Although the study is a small one, it is likely that microplastics can be detected in the human body, and that it may be more likely to occur.
Microplastics include fragments smaller than five millimeters (the diameter of a grain of rice) that results from the breakdown of larger debris, such as bottles, in the environment. They are also made of synthetic fibers and plastic beads. They have turned up all over the world to be around the world. But until there were no direct samples of humans.
Stools seemed "the most promising place to look in humans for the first time," says study co-author Bettina Liebmann of Environment Agency Austria. Detecting microplastics in poop is tricky, though. She and Philipp Schwabl, of the Medical University of Vienna, thought that it would be possible to break down the organic matter of microscopic plastics.
The team collected samples from eight participants across Europe and Asia, who were instructed on how to minimize contamination from, for example, the fibers that are continually floating in the air-the bane of many microplastics researchers. The scientists badyzed the stools for microplastics ranging in size from 50 micrometers to five millimeters. "We were quite astonished that we found microplastics in every single sample," Liebmann says. They include polypropylene (used, for example, in bottle caps), polyethylene terephthalate (used in drinks bottles) and polystyrene (used in food containers). Although they could not identify the exact source of each particle, the findings "confirm that we are surrounded by plastics in our everyday life," she says.
The work, presented October 23 in Vienna at the European Gastroenterology Week, an annual meeting of experts in digestive health, serves as a jumping-off point for further research. Liebmann and Schwabl hope to launch a larger study with more people, and more and more people. They also hope to be of greater dimensions of plasticity and are more likely to be able to penetrate the body and the body.
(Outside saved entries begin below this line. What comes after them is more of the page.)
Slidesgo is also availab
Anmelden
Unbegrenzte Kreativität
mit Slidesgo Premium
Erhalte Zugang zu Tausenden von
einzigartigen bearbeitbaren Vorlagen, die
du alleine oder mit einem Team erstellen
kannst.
The new research suggests at least some microplastics (at the upper end of the size range) are being excreted by the body, which Liebmann calls "a good sign." It remains unclear, though, how is coming out compared to what might still be left in the body. "We're just missing the frame of reference," says Martin Wagner, an ecotoxicologist at Norwegian University of Science and Technology who was not involved in the new study.
Future work will also need to explore what, if any, negative health impacts microplastics might have on the body via physical damage to the gut or other organs, or due to the introduction of plastics' chemical additives. Scientists do not yet know how microplastics may be different in this regard from other indigestible particles to which humans are exposed. "We need to know, is it really toxic?" Wagner says. "We're blind on that."
But with the new work, Liebmann says, "now we know how to tackle the problem, and we have the tools at hand" to start looking at microplastics in humans. "Now we have the proof that there is something that is worth looking at."